Writer Samuel Braslow went to Union Station on Sunday to cover the Oscars and instead wound up interviewing an outraged neighbor, Ash (they/them), who said the closures had affected residents in all sorts of negative ways. A station entrance mere steps from their doorstep had been closed for much of April, adding a half-mile walk to their commute, for example. “People who are physically disabled, like me, I just haven’t been able to do anything,” Ash said. “I physically cannot make it over there.” They added that as a Black individual, the increased police and security presence patrolling Union Station felt threatening. Ash made a direct appeal to Hollywood, asking if the party was worth the cost to the community.

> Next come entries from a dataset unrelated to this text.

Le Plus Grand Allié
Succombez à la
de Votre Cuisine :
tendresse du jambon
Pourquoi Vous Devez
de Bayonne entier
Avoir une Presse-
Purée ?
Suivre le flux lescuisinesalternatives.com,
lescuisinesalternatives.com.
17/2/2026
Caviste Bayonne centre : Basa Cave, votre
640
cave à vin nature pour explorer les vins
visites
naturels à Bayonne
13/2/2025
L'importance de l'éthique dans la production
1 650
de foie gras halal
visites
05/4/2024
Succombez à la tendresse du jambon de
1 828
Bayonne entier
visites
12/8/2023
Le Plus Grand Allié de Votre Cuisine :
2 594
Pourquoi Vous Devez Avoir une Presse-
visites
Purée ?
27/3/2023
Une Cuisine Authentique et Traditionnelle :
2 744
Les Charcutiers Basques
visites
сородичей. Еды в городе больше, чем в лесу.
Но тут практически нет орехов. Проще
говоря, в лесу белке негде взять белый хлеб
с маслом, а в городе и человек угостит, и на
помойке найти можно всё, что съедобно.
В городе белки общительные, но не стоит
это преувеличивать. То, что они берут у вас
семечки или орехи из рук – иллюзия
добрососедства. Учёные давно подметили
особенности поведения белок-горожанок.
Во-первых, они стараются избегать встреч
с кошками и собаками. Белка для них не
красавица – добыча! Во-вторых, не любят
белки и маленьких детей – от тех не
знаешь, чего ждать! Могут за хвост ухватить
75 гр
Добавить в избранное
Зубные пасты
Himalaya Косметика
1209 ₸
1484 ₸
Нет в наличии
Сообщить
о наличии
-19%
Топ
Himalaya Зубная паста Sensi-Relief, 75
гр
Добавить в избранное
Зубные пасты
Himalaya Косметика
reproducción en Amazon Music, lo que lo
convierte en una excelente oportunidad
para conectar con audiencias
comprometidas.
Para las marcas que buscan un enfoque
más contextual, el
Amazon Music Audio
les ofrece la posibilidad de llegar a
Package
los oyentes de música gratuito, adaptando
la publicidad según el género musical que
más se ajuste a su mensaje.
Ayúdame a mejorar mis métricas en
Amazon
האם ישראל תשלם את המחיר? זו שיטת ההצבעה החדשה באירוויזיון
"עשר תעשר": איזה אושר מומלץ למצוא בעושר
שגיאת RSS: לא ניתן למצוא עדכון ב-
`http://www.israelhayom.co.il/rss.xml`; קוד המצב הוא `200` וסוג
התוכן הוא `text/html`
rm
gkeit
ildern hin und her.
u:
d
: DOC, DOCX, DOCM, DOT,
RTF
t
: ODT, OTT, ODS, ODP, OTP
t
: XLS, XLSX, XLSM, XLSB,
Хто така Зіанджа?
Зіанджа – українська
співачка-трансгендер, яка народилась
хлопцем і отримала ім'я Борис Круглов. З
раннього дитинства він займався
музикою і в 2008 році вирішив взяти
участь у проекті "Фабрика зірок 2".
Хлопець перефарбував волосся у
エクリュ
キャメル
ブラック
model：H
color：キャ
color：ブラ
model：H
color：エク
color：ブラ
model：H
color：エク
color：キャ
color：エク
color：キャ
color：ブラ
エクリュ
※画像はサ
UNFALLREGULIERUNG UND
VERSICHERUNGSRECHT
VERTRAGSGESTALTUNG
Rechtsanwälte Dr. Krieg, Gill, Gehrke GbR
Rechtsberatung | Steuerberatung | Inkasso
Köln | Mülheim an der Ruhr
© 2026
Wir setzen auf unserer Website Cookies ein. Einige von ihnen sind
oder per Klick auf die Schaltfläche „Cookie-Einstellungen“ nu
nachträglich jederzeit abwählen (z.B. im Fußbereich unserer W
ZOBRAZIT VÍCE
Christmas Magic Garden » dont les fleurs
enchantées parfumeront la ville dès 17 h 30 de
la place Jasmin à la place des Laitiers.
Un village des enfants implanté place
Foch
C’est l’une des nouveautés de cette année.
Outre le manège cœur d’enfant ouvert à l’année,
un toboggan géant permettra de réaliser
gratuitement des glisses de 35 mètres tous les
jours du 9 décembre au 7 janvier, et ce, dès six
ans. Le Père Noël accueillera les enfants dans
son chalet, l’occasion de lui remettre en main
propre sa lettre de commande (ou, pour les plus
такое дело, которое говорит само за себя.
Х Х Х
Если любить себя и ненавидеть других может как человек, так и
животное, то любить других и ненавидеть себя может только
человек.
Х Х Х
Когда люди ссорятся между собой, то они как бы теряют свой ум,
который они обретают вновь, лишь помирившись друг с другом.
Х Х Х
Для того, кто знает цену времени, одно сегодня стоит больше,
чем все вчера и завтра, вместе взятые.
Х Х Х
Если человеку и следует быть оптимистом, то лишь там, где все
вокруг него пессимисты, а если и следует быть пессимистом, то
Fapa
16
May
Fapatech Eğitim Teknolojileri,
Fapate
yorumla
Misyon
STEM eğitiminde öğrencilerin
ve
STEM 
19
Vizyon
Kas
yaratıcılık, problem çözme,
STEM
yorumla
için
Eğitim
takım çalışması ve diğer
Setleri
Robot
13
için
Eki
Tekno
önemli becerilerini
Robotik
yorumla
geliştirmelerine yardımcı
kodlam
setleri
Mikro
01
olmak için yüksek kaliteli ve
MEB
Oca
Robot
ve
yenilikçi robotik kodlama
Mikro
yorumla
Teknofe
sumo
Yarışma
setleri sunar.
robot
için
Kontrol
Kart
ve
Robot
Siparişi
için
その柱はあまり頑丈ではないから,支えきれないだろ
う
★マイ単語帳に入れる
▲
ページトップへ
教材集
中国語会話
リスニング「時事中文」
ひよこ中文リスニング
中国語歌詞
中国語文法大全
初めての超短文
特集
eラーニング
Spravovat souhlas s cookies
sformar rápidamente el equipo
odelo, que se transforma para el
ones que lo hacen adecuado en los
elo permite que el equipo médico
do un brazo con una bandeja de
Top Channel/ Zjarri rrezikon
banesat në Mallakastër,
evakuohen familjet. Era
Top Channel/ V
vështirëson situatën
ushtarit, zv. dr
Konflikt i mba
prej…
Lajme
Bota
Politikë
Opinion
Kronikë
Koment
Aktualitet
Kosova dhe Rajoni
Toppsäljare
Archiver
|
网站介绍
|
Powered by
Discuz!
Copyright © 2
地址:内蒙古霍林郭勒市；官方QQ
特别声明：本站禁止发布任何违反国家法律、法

The Academy was rather self-congratulatory about how much diversity it managed to highlight this year. Chloe Zhao became the first Asian woman to win Best Director, becoming just the second woman ever to do so in 93 stinking years. Perhaps atoning for ignoring the entire cast of Parasite last year, the Academy fêted Korean movie star Youn Yuh-jung for her compelling supporting role in Minari. The year Crip Camp was favored to win Best Documentary, the Oscars installed a ramp for the very first time.

But goodness, there was such a disparity between the values espoused by Hollywood when the cameras were on versus the human cost behind the scenes. The thing is, it would’ve been so easy to do the show literally anywhere else. Every performance venue in Los Angeles has been empty for the last year. Why didn't the Oscars rent one of them? Or alternatively, you’re telling me Disney couldn’t have built a replica train-station-turned-nightclub on a studio lot somewhere, far away from real people?

The Academy Awards didn’t need to make life harder for unhoused and disabled LA residents, but they did it anyway, commandeering an important public space in pursuit of ratings. Hope it paid off... Oh wait, the Oscars ratings crashed to an all-time low, by a huge margin? Wow. Keep it simple next year, Hollywood. Nobody's watching anyhow.